Chinneck’s last project, “From the Knees of My Nose,” also employed surrealist imagery to memorable effect: an aging brick row house, one in a line of many, appeared almost inebriated, its manicured facade having come unhinged and slipped to the pavement. This wardrobe malfunction revealed the sorry state of the interiors, which had been left unattended for over a decade. It was funny, sad, and above all, impossible to miss.

In contrast, Chinneck describes “Miner on the Moon” as being “far subtler” than the visual slapstick of its predecessor. That is to say, you might walk right by the project and miss the joke. For his architectural illusion, Chinneck constructed a scaffold that he grafted onto the aging facade of the host building, a structure dating from 1780 and which once housed a livery stable. Using salvaged materials from nearby lots, he pieced together two new facades, each oriented 180 degrees from the sidewalk. They both painstakingly recreate the brickwork of older surrounding buildings, complete with flourishes typical of London infill architecture. There are skinny, arched windows, off-colored brick lintels, and vintage signage, the latter bearing the name of a local firm founded in 1876.

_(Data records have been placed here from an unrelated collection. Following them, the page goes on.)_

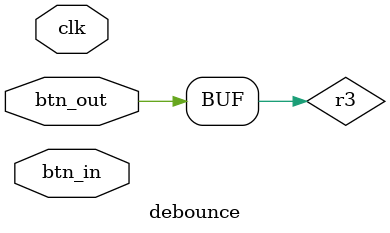
<source format=v>
`timescale 1ns / 1ps


module debounce(
    input clk,
    input btn_in,
    input btn_out
    );
    
    reg r1,r2,r3;
    
    always@(posedge clk) 
    begin 
    r1 <= btn_in;
    r2 <= r1;
    r3 <= r2;
    end
  
 assign btn_out = r3;
   
endmodule

</source>
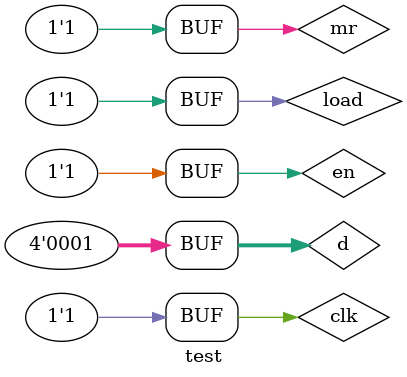
<source format=v>
`timescale 1ns / 1ps


module test;

	// Inputs
	reg mr;
	reg load;
	reg en;
	reg clk;
	reg [3:0] d;

	// Outputs
	wire [3:0] q;
	wire co;

	// Instantiate the Unit Under Test (UUT)
	shiyan_11 uut (
		.mr(mr), 
		.load(load), 
		.en(en), 
		.clk(clk), 
		.q(q), 
		.d(d), 
		.co(co)
	);

	initial begin
		// Initialize Inputs
		mr = 0;
		load = 1;
		en = 1;
		clk = 1;
		d = 1;

		// Wait 100 ns for global reset to finish
		#100;
        
		// Add stimulus here
      mr = 1;
		load = 0;
		en = 1;
		clk = 1;
		d = 1;
		
		#100;
		mr = 1;
		load = 1;
		en = 0;
		clk = 1;
		d = 1;
		
		#100;
		mr = 1;
		load = 1;
		en = 1;
		clk = 0;
		d = 1;
		
		#100;
		mr = 1;
		load = 1;
		en = 1;
		clk = 1;
		d = 1;
		
		#100;
		mr = 1;
		load = 1;
		en = 1;
		clk = 0;
		d = 1;
		
		#100;
		mr = 1;
		load = 1;
		en = 1;
		clk = 1;
		d = 1;
	end
      
endmodule


</source>
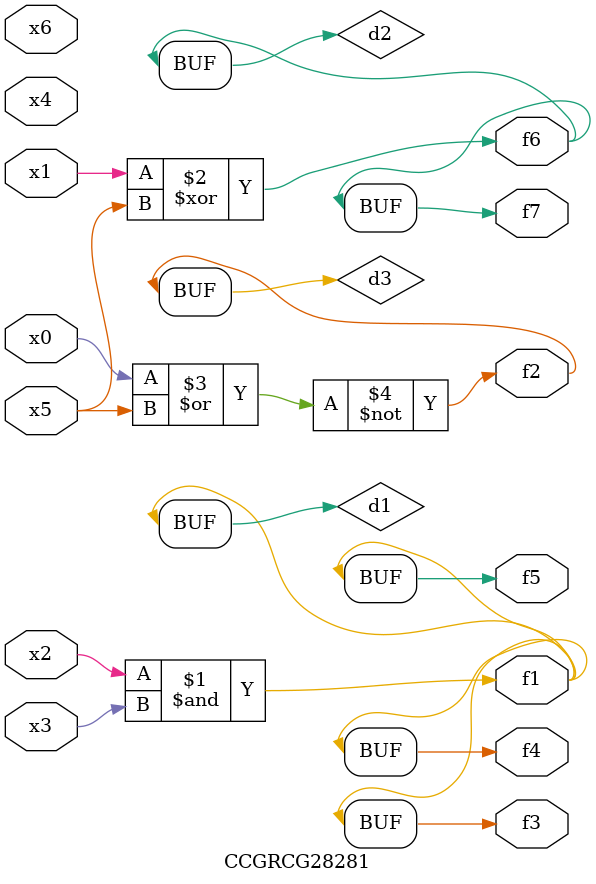
<source format=v>
module CCGRCG28281(
	input x0, x1, x2, x3, x4, x5, x6,
	output f1, f2, f3, f4, f5, f6, f7
);

	wire d1, d2, d3;

	and (d1, x2, x3);
	xor (d2, x1, x5);
	nor (d3, x0, x5);
	assign f1 = d1;
	assign f2 = d3;
	assign f3 = d1;
	assign f4 = d1;
	assign f5 = d1;
	assign f6 = d2;
	assign f7 = d2;
endmodule

</source>
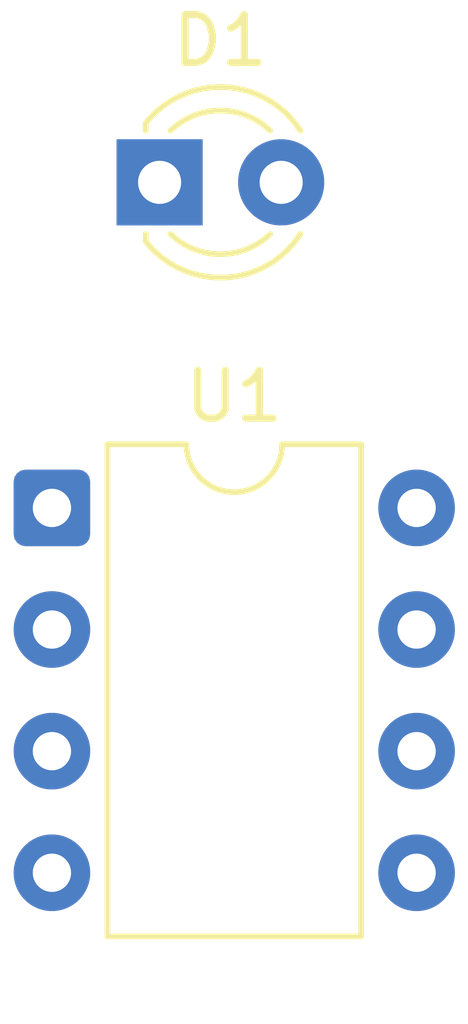
<source format=kicad_pcb>
(kicad_pcb
	(version 20241229)
	(generator "pcbnew")
	(generator_version "9.0")
	(general
		(thickness 1.6)
		(legacy_teardrops no)
	)
	(paper "A4")
	(layers
		(0 "F.Cu" signal)
		(2 "B.Cu" signal)
		(9 "F.Adhes" user "F.Adhesive")
		(11 "B.Adhes" user "B.Adhesive")
		(13 "F.Paste" user)
		(15 "B.Paste" user)
		(5 "F.SilkS" user "F.Silkscreen")
		(7 "B.SilkS" user "B.Silkscreen")
		(1 "F.Mask" user)
		(3 "B.Mask" user)
		(17 "Dwgs.User" user "User.Drawings")
		(19 "Cmts.User" user "User.Comments")
		(21 "Eco1.User" user "User.Eco1")
		(23 "Eco2.User" user "User.Eco2")
		(25 "Edge.Cuts" user)
		(27 "Margin" user)
		(31 "F.CrtYd" user "F.Courtyard")
		(29 "B.CrtYd" user "B.Courtyard")
		(35 "F.Fab" user)
		(33 "B.Fab" user)
		(39 "User.1" user)
		(41 "User.2" user)
		(43 "User.3" user)
		(45 "User.4" user)
	)
	(setup
		(pad_to_mask_clearance 0)
		(allow_soldermask_bridges_in_footprints no)
		(tenting front back)
		(pcbplotparams
			(layerselection 0x00000000_00000000_55555555_5755f5ff)
			(plot_on_all_layers_selection 0x00000000_00000000_00000000_00000000)
			(disableapertmacros no)
			(usegerberextensions no)
			(usegerberattributes yes)
			(usegerberadvancedattributes yes)
			(creategerberjobfile yes)
			(dashed_line_dash_ratio 12.000000)
			(dashed_line_gap_ratio 3.000000)
			(svgprecision 4)
			(plotframeref no)
			(mode 1)
			(useauxorigin no)
			(hpglpennumber 1)
			(hpglpenspeed 20)
			(hpglpendiameter 15.000000)
			(pdf_front_fp_property_popups yes)
			(pdf_back_fp_property_popups yes)
			(pdf_metadata yes)
			(pdf_single_document no)
			(dxfpolygonmode yes)
			(dxfimperialunits yes)
			(dxfusepcbnewfont yes)
			(psnegative no)
			(psa4output no)
			(plot_black_and_white yes)
			(sketchpadsonfab no)
			(plotpadnumbers no)
			(hidednponfab no)
			(sketchdnponfab yes)
			(crossoutdnponfab yes)
			(subtractmaskfromsilk no)
			(outputformat 1)
			(mirror no)
			(drillshape 1)
			(scaleselection 1)
			(outputdirectory "")
		)
	)
	(net 0 "")
	(net 1 "unconnected-(U1-DIS-Pad7)")
	(net 2 "unconnected-(U1-R-Pad4)")
	(net 3 "unconnected-(U1-THR-Pad6)")
	(net 4 "unconnected-(U1-VCC-Pad8)")
	(net 5 "Net-(D1-K)")
	(net 6 "unconnected-(U1-TR-Pad2)")
	(net 7 "Net-(D1-A)")
	(net 8 "unconnected-(U1-CV-Pad5)")
	(footprint "Package_DIP:DIP-8_W7.62mm" (layer "F.Cu") (at 71.38 41.3))
	(footprint "LED_THT:LED_D3.0mm" (layer "F.Cu") (at 73.63 34.5))
	(embedded_fonts no)
)

</source>
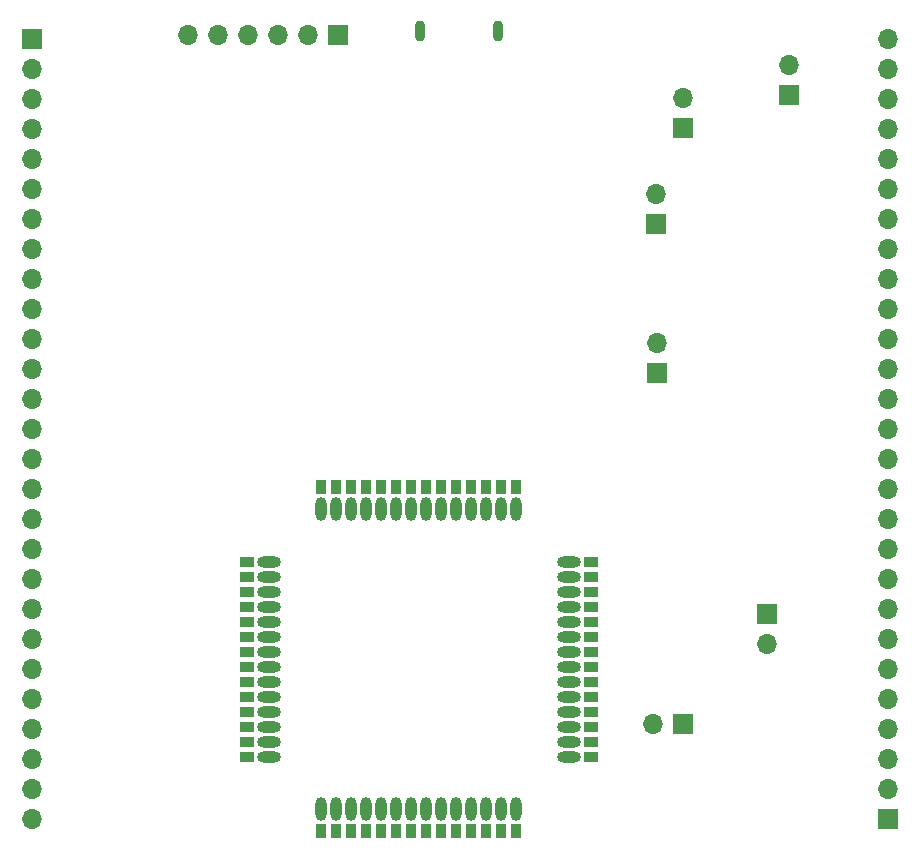
<source format=gbr>
%TF.GenerationSoftware,KiCad,Pcbnew,(6.0.5-0)*%
%TF.CreationDate,2022-06-28T13:32:59-07:00*%
%TF.ProjectId,caravel_pcb_v3_FTDI_flexy,63617261-7665-46c5-9f70-63625f76335f,rev?*%
%TF.SameCoordinates,Original*%
%TF.FileFunction,Soldermask,Bot*%
%TF.FilePolarity,Negative*%
%FSLAX46Y46*%
G04 Gerber Fmt 4.6, Leading zero omitted, Abs format (unit mm)*
G04 Created by KiCad (PCBNEW (6.0.5-0)) date 2022-06-28 13:32:59*
%MOMM*%
%LPD*%
G01*
G04 APERTURE LIST*
%ADD10C,0.500000*%
%ADD11O,0.900000X1.800000*%
%ADD12R,1.700000X1.700000*%
%ADD13O,1.700000X1.700000*%
%ADD14O,2.000000X0.950000*%
%ADD15R,1.300000X0.900000*%
%ADD16O,0.950000X2.000000*%
%ADD17R,0.900000X1.300000*%
G04 APERTURE END LIST*
D10*
%TO.C,J1*%
X134700000Y-60325000D03*
X141300000Y-60325000D03*
D11*
X141300000Y-60325000D03*
X134700000Y-60325000D03*
%TD*%
D12*
%TO.C,J5*%
X156953500Y-118999000D03*
D13*
X154413500Y-118999000D03*
%TD*%
D12*
%TO.C,J7*%
X127762000Y-60706000D03*
D13*
X125222000Y-60706000D03*
X122682000Y-60706000D03*
X120142000Y-60706000D03*
X117602000Y-60706000D03*
X115062000Y-60706000D03*
%TD*%
D12*
%TO.C,J10*%
X101854000Y-61061600D03*
D13*
X101854000Y-63601600D03*
X101854000Y-66141600D03*
X101854000Y-68681600D03*
X101854000Y-71221600D03*
X101854000Y-73761600D03*
X101854000Y-76301600D03*
X101854000Y-78841600D03*
X101854000Y-81381600D03*
X101854000Y-83921600D03*
X101854000Y-86461600D03*
X101854000Y-89001600D03*
X101854000Y-91541600D03*
X101854000Y-94081600D03*
X101854000Y-96621600D03*
X101854000Y-99161600D03*
X101854000Y-101701600D03*
X101854000Y-104241600D03*
X101854000Y-106781600D03*
X101854000Y-109321600D03*
X101854000Y-111861600D03*
X101854000Y-114401600D03*
X101854000Y-116941600D03*
X101854000Y-119481600D03*
X101854000Y-122021600D03*
X101854000Y-124561600D03*
X101854000Y-127101600D03*
%TD*%
D12*
%TO.C,J6*%
X164060500Y-109728000D03*
D13*
X164060500Y-112268000D03*
%TD*%
D12*
%TO.C,J3*%
X156972000Y-68585000D03*
D13*
X156972000Y-66045000D03*
%TD*%
D12*
%TO.C,J11*%
X174345600Y-127101600D03*
D13*
X174345600Y-124561600D03*
X174345600Y-122021600D03*
X174345600Y-119481600D03*
X174345600Y-116941600D03*
X174345600Y-114401600D03*
X174345600Y-111861600D03*
X174345600Y-109321600D03*
X174345600Y-106781600D03*
X174345600Y-104241600D03*
X174345600Y-101701600D03*
X174345600Y-99161600D03*
X174345600Y-96621600D03*
X174345600Y-94081600D03*
X174345600Y-91541600D03*
X174345600Y-89001600D03*
X174345600Y-86461600D03*
X174345600Y-83921600D03*
X174345600Y-81381600D03*
X174345600Y-78841600D03*
X174345600Y-76301600D03*
X174345600Y-73761600D03*
X174345600Y-71221600D03*
X174345600Y-68681600D03*
X174345600Y-66141600D03*
X174345600Y-63601600D03*
X174345600Y-61061600D03*
%TD*%
D12*
%TO.C,J2*%
X165989000Y-65791000D03*
D13*
X165989000Y-63251000D03*
%TD*%
D12*
%TO.C,J8*%
X154686000Y-76713000D03*
D13*
X154686000Y-74173000D03*
%TD*%
D12*
%TO.C,J9*%
X154736800Y-89286000D03*
D13*
X154736800Y-86746000D03*
%TD*%
D14*
%TO.C,U6*%
X147320000Y-121786000D03*
D15*
X149170000Y-121786000D03*
X149170000Y-120516000D03*
D14*
X147320000Y-120516000D03*
X147320000Y-119246000D03*
D15*
X149170000Y-119246000D03*
D14*
X147320000Y-117976000D03*
D15*
X149170000Y-117976000D03*
X149170000Y-116706000D03*
D14*
X147320000Y-116706000D03*
D15*
X149170000Y-115436000D03*
D14*
X147320000Y-115436000D03*
D15*
X149170000Y-114166000D03*
D14*
X147320000Y-114166000D03*
X147320000Y-112896000D03*
D15*
X149170000Y-112896000D03*
X149170000Y-111626000D03*
D14*
X147320000Y-111626000D03*
D15*
X149170000Y-110356000D03*
D14*
X147320000Y-110356000D03*
X147320000Y-109086000D03*
D15*
X149170000Y-109086000D03*
X149170000Y-107816000D03*
D14*
X147320000Y-107816000D03*
X147320000Y-106546000D03*
D15*
X149170000Y-106546000D03*
D14*
X147320000Y-105276000D03*
D15*
X149170000Y-105276000D03*
D16*
X142875000Y-100831000D03*
D17*
X142875000Y-98981000D03*
X141605000Y-98981000D03*
D16*
X141605000Y-100831000D03*
X140335000Y-100831000D03*
D17*
X140335000Y-98981000D03*
D16*
X139065000Y-100831000D03*
D17*
X139065000Y-98981000D03*
D16*
X137795000Y-100831000D03*
D17*
X137795000Y-98981000D03*
X136525000Y-98981000D03*
D16*
X136525000Y-100831000D03*
X135255000Y-100831000D03*
D17*
X135255000Y-98981000D03*
X133985000Y-98981000D03*
D16*
X133985000Y-100831000D03*
X132715000Y-100831000D03*
D17*
X132715000Y-98981000D03*
X131445000Y-98981000D03*
D16*
X131445000Y-100831000D03*
X130175000Y-100831000D03*
D17*
X130175000Y-98981000D03*
D16*
X128905000Y-100831000D03*
D17*
X128905000Y-98981000D03*
D16*
X127635000Y-100831000D03*
D17*
X127635000Y-98981000D03*
X126365000Y-98981000D03*
D16*
X126365000Y-100831000D03*
D14*
X121946000Y-105276000D03*
D15*
X120096000Y-105276000D03*
X120096000Y-106546000D03*
D14*
X121946000Y-106546000D03*
D15*
X120096000Y-107816000D03*
D14*
X121946000Y-107816000D03*
X121946000Y-109086000D03*
D15*
X120096000Y-109086000D03*
D14*
X121946000Y-110356000D03*
D15*
X120096000Y-110356000D03*
D14*
X121946000Y-111626000D03*
D15*
X120096000Y-111626000D03*
X120096000Y-112896000D03*
D14*
X121946000Y-112896000D03*
D15*
X120096000Y-114166000D03*
D14*
X121946000Y-114166000D03*
X121946000Y-115436000D03*
D15*
X120096000Y-115436000D03*
D14*
X121946000Y-116706000D03*
D15*
X120096000Y-116706000D03*
D14*
X121946000Y-117976000D03*
D15*
X120096000Y-117976000D03*
X120096000Y-119246000D03*
D14*
X121946000Y-119246000D03*
D15*
X120096000Y-120516000D03*
D14*
X121946000Y-120516000D03*
D15*
X120096000Y-121786000D03*
D14*
X121946000Y-121786000D03*
D16*
X126365000Y-126231000D03*
D17*
X126365000Y-128081000D03*
D16*
X127635000Y-126231000D03*
D17*
X127635000Y-128081000D03*
D16*
X128905000Y-126231000D03*
D17*
X128905000Y-128081000D03*
D16*
X130175000Y-126231000D03*
D17*
X130175000Y-128081000D03*
X131445000Y-128081000D03*
D16*
X131445000Y-126231000D03*
X132715000Y-126231000D03*
D17*
X132715000Y-128081000D03*
X133985000Y-128081000D03*
D16*
X133985000Y-126231000D03*
D17*
X135255000Y-128081000D03*
D16*
X135255000Y-126231000D03*
D17*
X136525000Y-128081000D03*
D16*
X136525000Y-126231000D03*
D17*
X137795000Y-128081000D03*
D16*
X137795000Y-126231000D03*
D17*
X139065000Y-128081000D03*
D16*
X139065000Y-126231000D03*
D17*
X140335000Y-128081000D03*
D16*
X140335000Y-126231000D03*
X141605000Y-126231000D03*
D17*
X141605000Y-128081000D03*
X142875000Y-128081000D03*
D16*
X142875000Y-126231000D03*
%TD*%
M02*

</source>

The project attached a brick veneer to an older structure that dates from 1780.

All these details help root the installation to the site, and apart from a lime-green drain pipe running along the length of the facade, it seems to blend into the streetscape. The bombast is dialed way down, so that the structure—a portion of which is inexplicably suspended several feet off the ground—becomes almost contextual. This was precisely Chinneck’s aim: as he explains, “by using the material and architectural language of the district, the artwork has the ability to disappear into its environment without dominating it.”

“Public sculpture,” Chinneck says, “has a tendency to forget its responsibility to the public so I attempt to make work that is free from intellectual elitism.”